Statt durch die Unterführung zu gehen, gehen einige bereits einen kurzen Trampelpfad über die Gleise, um dem Gestank in dem Tunnel zu entgehen, so der Hombrucher Leser. Zwischendurch komme mal jemand mit dem Hochdruckreiniger, aber wenige Tage später stinke es hier wieder bestialisch.

Wenn Bahnfahrer oder andere die Unterführung als öffentliche Toilette nutzen, kann die Bahn das im Einzelfall nicht verhindern. Nicht nachvollziehbar ist jedoch, wie der Bahnhof mit der Bestnote bewertet wurde. Der VRR besätigte auf Nachfrage den akzeptablen Zustand des Baroper Bahnhofes. Auf die Beschwerden der Bahnfahrer ging die Pressestelle nicht ein.

Funktionalität des Baroper Bahnhofs

Auch in der Kategorie Funktionalität wurde der Bahnhof mit der Bestnote „akzeptabel“ bewertet. Unter Funktionalität versteht der VRR zum Beispiel Aufzüge, Rampen, die Lesbarkeit von Hinweisschildern, den Zustand von Sitzgruppen und Wetterschutzeinrichtungen.

Fehlende Rampen oder Aufzüge für Rollstühle oder Kinderwagen werden jedoch nicht bewertet, weil solche Mängel „mittel- und langfristig über Ausbau- und Modernisierungsprogramme zu beseitigen sind“, heißt es im Aktionsbericht.

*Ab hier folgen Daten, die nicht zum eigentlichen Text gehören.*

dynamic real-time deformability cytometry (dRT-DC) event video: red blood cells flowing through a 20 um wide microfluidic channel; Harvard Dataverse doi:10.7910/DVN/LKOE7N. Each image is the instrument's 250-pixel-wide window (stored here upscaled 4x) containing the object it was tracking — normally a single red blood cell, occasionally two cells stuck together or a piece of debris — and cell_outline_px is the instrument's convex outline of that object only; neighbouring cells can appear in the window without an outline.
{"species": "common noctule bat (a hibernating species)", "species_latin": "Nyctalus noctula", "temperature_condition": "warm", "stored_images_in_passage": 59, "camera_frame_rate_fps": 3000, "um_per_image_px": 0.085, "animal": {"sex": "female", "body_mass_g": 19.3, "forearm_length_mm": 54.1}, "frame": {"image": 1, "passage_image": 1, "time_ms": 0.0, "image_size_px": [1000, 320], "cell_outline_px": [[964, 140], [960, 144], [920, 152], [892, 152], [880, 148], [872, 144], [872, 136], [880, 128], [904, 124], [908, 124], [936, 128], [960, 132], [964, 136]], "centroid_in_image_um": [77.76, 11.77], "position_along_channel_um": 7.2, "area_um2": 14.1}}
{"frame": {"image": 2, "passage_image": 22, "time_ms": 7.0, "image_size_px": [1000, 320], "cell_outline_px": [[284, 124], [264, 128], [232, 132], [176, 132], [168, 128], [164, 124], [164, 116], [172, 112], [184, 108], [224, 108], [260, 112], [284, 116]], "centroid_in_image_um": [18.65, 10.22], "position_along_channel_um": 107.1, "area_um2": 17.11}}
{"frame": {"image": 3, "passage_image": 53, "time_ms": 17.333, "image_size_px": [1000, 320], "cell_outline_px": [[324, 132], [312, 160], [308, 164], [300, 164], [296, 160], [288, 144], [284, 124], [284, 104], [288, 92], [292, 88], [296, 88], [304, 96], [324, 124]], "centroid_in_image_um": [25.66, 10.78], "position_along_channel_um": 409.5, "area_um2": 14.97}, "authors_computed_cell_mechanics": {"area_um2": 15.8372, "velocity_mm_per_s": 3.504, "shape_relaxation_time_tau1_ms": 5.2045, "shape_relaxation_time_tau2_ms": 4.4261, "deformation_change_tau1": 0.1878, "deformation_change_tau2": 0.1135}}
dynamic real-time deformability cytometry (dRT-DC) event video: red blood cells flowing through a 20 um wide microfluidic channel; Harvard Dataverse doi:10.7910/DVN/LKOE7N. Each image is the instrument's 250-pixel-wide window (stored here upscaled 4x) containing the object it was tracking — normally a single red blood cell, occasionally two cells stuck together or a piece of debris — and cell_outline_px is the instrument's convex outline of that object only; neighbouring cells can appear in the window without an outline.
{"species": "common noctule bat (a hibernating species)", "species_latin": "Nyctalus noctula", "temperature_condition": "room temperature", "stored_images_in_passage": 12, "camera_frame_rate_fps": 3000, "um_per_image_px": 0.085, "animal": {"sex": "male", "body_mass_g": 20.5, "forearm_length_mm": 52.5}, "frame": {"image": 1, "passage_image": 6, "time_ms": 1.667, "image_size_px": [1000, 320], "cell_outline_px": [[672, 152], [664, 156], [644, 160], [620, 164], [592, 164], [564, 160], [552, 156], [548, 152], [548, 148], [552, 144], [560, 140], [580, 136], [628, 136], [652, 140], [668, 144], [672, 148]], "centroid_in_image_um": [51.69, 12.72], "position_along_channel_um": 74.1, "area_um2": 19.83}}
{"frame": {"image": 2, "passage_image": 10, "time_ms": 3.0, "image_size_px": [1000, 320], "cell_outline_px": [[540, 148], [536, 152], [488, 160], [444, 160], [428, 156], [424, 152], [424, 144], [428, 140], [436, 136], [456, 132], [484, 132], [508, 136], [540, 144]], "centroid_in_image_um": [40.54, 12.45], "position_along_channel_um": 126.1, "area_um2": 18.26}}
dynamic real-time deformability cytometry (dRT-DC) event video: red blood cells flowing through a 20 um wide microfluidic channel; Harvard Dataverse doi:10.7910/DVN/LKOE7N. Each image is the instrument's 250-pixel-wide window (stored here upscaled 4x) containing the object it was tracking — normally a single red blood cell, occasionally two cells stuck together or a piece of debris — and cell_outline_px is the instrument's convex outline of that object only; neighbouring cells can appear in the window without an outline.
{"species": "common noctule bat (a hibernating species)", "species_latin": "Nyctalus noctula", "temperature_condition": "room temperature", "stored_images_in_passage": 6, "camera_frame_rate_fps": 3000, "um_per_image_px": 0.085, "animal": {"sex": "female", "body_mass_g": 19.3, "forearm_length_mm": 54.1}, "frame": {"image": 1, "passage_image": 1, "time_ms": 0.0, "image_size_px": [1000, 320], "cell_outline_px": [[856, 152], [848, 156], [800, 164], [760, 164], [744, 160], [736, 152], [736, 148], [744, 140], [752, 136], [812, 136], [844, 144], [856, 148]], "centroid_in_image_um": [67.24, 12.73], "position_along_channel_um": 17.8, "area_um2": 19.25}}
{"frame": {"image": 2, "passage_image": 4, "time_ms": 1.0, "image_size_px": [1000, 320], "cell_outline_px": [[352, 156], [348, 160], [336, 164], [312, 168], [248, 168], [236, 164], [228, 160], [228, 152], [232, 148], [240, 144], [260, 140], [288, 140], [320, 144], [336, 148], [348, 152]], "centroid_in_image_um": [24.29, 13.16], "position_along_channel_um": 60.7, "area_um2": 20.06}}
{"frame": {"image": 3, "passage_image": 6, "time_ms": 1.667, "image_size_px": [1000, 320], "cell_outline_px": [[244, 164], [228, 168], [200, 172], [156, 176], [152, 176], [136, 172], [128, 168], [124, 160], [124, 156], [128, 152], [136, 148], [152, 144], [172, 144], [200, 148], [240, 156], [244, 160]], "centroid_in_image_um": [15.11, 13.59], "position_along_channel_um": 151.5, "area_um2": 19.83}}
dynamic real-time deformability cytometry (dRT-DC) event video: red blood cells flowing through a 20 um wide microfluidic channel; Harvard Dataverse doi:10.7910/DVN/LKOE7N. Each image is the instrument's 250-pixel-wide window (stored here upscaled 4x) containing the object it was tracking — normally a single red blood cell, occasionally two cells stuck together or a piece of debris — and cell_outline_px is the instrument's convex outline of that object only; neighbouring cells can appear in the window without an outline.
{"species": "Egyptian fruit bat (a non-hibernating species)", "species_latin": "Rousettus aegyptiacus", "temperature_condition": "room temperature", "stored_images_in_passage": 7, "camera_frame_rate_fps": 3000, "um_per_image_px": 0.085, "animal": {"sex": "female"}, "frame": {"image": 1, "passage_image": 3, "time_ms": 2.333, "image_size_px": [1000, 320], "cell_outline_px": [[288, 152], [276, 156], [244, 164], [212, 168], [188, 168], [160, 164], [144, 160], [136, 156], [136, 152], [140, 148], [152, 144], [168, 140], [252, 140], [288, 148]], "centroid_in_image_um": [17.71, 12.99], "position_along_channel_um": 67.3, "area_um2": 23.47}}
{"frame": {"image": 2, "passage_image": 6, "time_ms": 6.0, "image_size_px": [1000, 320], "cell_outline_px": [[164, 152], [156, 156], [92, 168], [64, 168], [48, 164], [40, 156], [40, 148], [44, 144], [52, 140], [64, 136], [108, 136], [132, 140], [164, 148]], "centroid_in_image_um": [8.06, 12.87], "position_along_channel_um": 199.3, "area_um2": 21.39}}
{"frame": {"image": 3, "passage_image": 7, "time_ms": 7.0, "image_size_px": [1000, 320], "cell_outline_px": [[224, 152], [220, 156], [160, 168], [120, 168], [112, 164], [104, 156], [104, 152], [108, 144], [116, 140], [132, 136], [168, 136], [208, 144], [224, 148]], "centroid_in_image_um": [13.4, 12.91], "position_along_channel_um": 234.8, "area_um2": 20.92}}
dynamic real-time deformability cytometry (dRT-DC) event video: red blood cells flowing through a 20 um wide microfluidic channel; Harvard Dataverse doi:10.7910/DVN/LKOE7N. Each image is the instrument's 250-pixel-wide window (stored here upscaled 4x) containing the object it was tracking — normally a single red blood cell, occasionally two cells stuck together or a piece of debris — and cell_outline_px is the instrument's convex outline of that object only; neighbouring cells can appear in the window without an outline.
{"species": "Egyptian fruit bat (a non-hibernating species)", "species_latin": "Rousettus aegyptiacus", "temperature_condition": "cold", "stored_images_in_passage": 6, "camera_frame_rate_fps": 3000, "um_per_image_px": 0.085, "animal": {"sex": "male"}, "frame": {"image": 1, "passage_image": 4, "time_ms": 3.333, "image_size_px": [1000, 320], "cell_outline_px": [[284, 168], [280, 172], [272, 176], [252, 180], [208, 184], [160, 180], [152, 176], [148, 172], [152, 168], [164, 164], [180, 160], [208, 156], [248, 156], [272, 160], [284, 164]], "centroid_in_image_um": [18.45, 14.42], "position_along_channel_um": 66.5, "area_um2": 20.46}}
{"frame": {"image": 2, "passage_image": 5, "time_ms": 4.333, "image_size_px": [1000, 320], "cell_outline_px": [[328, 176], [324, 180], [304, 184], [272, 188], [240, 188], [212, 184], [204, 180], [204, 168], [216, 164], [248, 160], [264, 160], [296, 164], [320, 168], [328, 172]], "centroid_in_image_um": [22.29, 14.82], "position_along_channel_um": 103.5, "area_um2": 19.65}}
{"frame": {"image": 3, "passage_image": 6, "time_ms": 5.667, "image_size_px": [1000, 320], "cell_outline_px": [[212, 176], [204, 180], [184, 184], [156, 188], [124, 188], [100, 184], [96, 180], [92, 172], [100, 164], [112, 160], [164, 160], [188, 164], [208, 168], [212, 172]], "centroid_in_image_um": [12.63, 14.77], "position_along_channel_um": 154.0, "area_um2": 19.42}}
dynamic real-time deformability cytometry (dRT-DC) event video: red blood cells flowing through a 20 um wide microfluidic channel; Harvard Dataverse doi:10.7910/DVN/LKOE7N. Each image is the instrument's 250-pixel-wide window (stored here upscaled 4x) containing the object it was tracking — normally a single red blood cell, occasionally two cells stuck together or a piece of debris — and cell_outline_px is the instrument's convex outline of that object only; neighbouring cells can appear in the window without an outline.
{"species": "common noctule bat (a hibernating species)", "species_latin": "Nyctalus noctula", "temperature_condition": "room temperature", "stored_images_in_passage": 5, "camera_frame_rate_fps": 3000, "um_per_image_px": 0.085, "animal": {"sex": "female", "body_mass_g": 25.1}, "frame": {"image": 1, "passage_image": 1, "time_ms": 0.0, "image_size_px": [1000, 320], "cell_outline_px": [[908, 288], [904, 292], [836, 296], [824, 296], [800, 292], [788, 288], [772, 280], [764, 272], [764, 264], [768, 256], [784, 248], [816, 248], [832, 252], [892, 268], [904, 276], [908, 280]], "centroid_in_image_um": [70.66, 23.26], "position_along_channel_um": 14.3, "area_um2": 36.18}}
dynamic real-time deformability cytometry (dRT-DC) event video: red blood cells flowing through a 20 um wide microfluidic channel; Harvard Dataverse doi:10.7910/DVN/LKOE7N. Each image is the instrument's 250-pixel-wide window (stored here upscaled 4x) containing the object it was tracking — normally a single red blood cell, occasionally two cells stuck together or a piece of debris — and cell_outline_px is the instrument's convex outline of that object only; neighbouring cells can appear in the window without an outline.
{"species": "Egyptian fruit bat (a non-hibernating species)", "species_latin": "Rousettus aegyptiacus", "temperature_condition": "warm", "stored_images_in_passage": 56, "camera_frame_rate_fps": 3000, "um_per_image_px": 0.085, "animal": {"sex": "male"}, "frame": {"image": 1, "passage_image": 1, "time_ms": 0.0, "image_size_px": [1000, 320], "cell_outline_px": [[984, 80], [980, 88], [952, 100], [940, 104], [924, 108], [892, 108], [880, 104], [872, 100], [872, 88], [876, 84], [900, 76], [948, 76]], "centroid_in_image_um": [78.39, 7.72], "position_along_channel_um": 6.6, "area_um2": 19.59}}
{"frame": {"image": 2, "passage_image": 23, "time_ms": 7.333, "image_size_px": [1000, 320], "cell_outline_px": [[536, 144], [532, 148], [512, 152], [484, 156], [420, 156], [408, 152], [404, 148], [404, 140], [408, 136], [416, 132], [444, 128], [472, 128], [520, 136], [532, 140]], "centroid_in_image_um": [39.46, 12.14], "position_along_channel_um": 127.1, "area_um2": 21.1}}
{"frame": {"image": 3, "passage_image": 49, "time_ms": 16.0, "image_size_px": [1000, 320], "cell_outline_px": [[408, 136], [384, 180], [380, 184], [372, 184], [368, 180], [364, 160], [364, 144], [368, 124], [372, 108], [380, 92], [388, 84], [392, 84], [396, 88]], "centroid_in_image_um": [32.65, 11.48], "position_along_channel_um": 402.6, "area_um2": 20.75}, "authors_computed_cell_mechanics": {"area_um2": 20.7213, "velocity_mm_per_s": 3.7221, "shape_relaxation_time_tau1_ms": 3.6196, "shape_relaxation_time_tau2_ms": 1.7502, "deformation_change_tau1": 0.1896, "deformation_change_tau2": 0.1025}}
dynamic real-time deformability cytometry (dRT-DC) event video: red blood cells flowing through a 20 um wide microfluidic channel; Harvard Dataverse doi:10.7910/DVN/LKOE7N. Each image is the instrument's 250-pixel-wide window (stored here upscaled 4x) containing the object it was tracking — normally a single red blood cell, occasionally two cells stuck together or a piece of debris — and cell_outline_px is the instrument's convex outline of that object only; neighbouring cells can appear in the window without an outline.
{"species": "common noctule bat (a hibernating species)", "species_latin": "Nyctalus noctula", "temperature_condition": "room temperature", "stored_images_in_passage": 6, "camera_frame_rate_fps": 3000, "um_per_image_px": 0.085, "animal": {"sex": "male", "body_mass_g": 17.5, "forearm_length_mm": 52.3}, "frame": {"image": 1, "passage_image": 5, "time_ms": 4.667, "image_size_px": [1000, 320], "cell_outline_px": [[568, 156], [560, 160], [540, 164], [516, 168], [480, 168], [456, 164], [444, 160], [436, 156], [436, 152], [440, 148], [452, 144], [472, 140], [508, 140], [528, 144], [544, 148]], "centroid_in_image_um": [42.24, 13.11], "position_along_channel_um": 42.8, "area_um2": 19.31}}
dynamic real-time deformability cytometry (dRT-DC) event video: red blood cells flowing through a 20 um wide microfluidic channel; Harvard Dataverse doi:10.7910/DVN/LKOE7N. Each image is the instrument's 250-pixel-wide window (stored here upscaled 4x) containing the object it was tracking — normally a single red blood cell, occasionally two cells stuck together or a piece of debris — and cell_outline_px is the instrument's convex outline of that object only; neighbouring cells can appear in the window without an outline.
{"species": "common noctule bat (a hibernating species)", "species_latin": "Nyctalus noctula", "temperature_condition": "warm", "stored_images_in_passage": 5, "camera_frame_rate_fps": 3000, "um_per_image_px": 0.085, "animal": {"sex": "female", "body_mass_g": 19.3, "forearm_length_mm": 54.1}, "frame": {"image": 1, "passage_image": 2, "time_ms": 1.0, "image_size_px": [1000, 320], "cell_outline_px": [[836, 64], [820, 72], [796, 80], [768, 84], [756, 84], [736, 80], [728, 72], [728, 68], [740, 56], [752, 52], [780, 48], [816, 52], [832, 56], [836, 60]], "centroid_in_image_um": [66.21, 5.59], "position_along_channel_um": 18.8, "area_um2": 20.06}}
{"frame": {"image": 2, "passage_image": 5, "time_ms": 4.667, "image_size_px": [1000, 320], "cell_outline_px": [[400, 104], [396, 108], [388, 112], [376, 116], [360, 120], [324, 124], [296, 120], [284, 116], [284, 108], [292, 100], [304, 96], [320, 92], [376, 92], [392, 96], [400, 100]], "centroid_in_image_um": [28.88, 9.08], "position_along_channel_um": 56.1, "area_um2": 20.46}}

Probleme werden wegdefiniert

Die Definition der VRR-Funktionalität dürfte Sabine Teubner egal sein. Sie ist auf Reise und ist mit einem Rollkoffer durch die stinkende Unterführung gelaufen. An den Bahngleisen angekommen, kritisiert sie völlig aus der Puste die Zustände.